SOURCE DATA:
+++

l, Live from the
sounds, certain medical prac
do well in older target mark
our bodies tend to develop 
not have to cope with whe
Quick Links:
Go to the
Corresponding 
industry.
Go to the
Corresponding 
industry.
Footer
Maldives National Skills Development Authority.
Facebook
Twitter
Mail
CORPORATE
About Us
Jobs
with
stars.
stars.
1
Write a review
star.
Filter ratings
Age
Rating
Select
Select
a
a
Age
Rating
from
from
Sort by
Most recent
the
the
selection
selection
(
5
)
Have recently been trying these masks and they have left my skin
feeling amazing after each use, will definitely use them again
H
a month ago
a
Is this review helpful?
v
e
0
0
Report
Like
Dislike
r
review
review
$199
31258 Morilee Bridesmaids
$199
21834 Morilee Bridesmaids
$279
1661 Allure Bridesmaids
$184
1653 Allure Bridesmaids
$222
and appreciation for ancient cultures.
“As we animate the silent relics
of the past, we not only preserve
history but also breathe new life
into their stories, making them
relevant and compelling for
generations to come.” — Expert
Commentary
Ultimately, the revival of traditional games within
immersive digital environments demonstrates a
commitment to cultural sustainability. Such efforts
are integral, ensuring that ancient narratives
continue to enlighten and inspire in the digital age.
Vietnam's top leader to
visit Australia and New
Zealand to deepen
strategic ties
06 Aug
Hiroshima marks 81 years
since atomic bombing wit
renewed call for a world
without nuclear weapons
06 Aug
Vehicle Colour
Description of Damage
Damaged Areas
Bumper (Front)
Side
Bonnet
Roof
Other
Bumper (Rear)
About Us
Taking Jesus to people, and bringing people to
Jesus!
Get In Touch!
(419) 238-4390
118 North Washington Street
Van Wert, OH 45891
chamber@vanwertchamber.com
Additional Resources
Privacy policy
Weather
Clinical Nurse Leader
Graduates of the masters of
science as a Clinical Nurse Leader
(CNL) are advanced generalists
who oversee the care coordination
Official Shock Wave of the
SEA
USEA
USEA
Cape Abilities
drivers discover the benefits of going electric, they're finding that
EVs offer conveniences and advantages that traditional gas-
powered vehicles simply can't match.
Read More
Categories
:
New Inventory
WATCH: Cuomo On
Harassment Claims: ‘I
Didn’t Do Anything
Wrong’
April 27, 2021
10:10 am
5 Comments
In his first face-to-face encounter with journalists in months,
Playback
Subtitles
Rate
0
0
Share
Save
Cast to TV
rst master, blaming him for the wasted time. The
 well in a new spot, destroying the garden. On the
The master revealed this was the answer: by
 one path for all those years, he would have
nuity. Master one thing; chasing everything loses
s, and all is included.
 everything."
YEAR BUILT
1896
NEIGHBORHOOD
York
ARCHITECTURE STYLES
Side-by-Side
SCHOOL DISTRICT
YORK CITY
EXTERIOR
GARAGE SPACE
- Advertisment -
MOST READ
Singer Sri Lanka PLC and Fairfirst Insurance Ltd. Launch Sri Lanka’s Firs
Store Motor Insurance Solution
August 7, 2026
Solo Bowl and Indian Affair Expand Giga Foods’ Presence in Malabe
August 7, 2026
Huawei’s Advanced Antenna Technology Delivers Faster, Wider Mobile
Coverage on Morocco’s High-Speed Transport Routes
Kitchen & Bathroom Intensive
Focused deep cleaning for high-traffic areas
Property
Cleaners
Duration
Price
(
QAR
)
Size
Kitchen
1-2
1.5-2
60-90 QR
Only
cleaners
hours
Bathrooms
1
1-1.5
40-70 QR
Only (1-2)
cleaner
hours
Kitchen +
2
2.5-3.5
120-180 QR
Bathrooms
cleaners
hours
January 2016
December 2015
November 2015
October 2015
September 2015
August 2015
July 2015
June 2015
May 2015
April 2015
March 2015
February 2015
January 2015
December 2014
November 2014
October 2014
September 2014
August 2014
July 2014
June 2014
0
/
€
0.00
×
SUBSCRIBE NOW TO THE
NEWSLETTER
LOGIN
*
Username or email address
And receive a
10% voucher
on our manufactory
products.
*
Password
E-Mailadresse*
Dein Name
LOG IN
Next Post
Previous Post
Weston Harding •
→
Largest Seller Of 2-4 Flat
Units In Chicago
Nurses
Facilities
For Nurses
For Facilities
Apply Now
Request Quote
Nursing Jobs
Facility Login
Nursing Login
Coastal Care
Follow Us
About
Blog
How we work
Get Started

+++

JOB ITEM: For this exercise, set down the entire listing above exactly as given.

SOLUTION FOR THIS EXERCISE:
l, Live from the
sounds, certain medical prac
do well in older target mark
our bodies tend to develop 
not have to cope with whe
Quick Links:
Go to the
Corresponding 
industry.
Go to the
Corresponding 
industry.
Footer
Maldives National Skills Development Authority.
Facebook
Twitter
Mail
CORPORATE
About Us
Jobs
with
stars.
stars.
1
Write a review
star.
Filter ratings
Age
Rating
Select
Select
a
a
Age
Rating
from
from
Sort by
Most recent
the
the
selection
selection
(
5
)
Have recently been trying these masks and they have left my skin
feeling amazing after each use, will definitely use them again
H
a month ago
a
Is this review helpful?
v
e
0
0
Report
Like
Dislike
r
review
review
$199
31258 Morilee Bridesmaids
$199
21834 Morilee Bridesmaids
$279
1661 Allure Bridesmaids
$184
1653 Allure Bridesmaids
$222
and appreciation for ancient cultures.
“As we animate the silent relics
of the past, we not only preserve
history but also breathe new life
into their stories, making them
relevant and compelling for
generations to come.” — Expert
Commentary
Ultimately, the revival of traditional games within
immersive digital environments demonstrates a
commitment to cultural sustainability. Such efforts
are integral, ensuring that ancient narratives
continue to enlighten and inspire in the digital age.
Vietnam's top leader to
visit Australia and New
Zealand to deepen
strategic ties
06 Aug
Hiroshima marks 81 years
since atomic bombing wit
renewed call for a world
without nuclear weapons
06 Aug
Vehicle Colour
Description of Damage
Damaged Areas
Bumper (Front)
Side
Bonnet
Roof
Other
Bumper (Rear)
About Us
Taking Jesus to people, and bringing people to
Jesus!
Get In Touch!
(419) 238-4390
118 North Washington Street
Van Wert, OH 45891
chamber@vanwertchamber.com
Additional Resources
Privacy policy
Weather
Clinical Nurse Leader
Graduates of the masters of
science as a Clinical Nurse Leader
(CNL) are advanced generalists
who oversee the care coordination
Official Shock Wave of the
SEA
USEA
USEA
Cape Abilities
drivers discover the benefits of going electric, they're finding that
EVs offer conveniences and advantages that traditional gas-
powered vehicles simply can't match.
Read More
Categories
:
New Inventory
WATCH: Cuomo On
Harassment Claims: ‘I
Didn’t Do Anything
Wrong’
April 27, 2021
10:10 am
5 Comments
In his first face-to-face encounter with journalists in months,
Playback
Subtitles
Rate
0
0
Share
Save
Cast to TV
rst master, blaming him for the wasted time. The
 well in a new spot, destroying the garden. On the
The master revealed this was the answer: by
 one path for all those years, he would have
nuity. Master one thing; chasing everything loses
s, and all is included.
 everything."
YEAR BUILT
1896
NEIGHBORHOOD
York
ARCHITECTURE STYLES
Side-by-Side
SCHOOL DISTRICT
YORK CITY
EXTERIOR
GARAGE SPACE
- Advertisment -
MOST READ
Singer Sri Lanka PLC and Fairfirst Insurance Ltd. Launch Sri Lanka’s Firs
Store Motor Insurance Solution
August 7, 2026
Solo Bowl and Indian Affair Expand Giga Foods’ Presence in Malabe
August 7, 2026
Huawei’s Advanced Antenna Technology Delivers Faster, Wider Mobile
Coverage on Morocco’s High-Speed Transport Routes
Kitchen & Bathroom Intensive
Focused deep cleaning for high-traffic areas
Property
Cleaners
Duration
Price
(
QAR
)
Size
Kitchen
1-2
1.5-2
60-90 QR
Only
cleaners
hours
Bathrooms
1
1-1.5
40-70 QR
Only (1-2)
cleaner
hours
Kitchen +
2
2.5-3.5
120-180 QR
Bathrooms
cleaners
hours
January 2016
December 2015
November 2015
October 2015
September 2015
August 2015
July 2015
June 2015
May 2015
April 2015
March 2015
February 2015
January 2015
December 2014
November 2014
October 2014
September 2014
August 2014
July 2014
June 2014
0
/
€
0.00
×
SUBSCRIBE NOW TO THE
NEWSLETTER
LOGIN
*
Username or email address
And receive a
10% voucher
on our manufactory
products.
*
Password
E-Mailadresse*
Dein Name
LOG IN
Next Post
Previous Post
Weston Harding •
→
Largest Seller Of 2-4 Flat
Units In Chicago
Nurses
Facilities
For Nurses
For Facilities
Apply Now
Request Quote
Nursing Jobs
Facility Login
Nursing Login
Coastal Care
Follow Us
About
Blog
How we work
Get Started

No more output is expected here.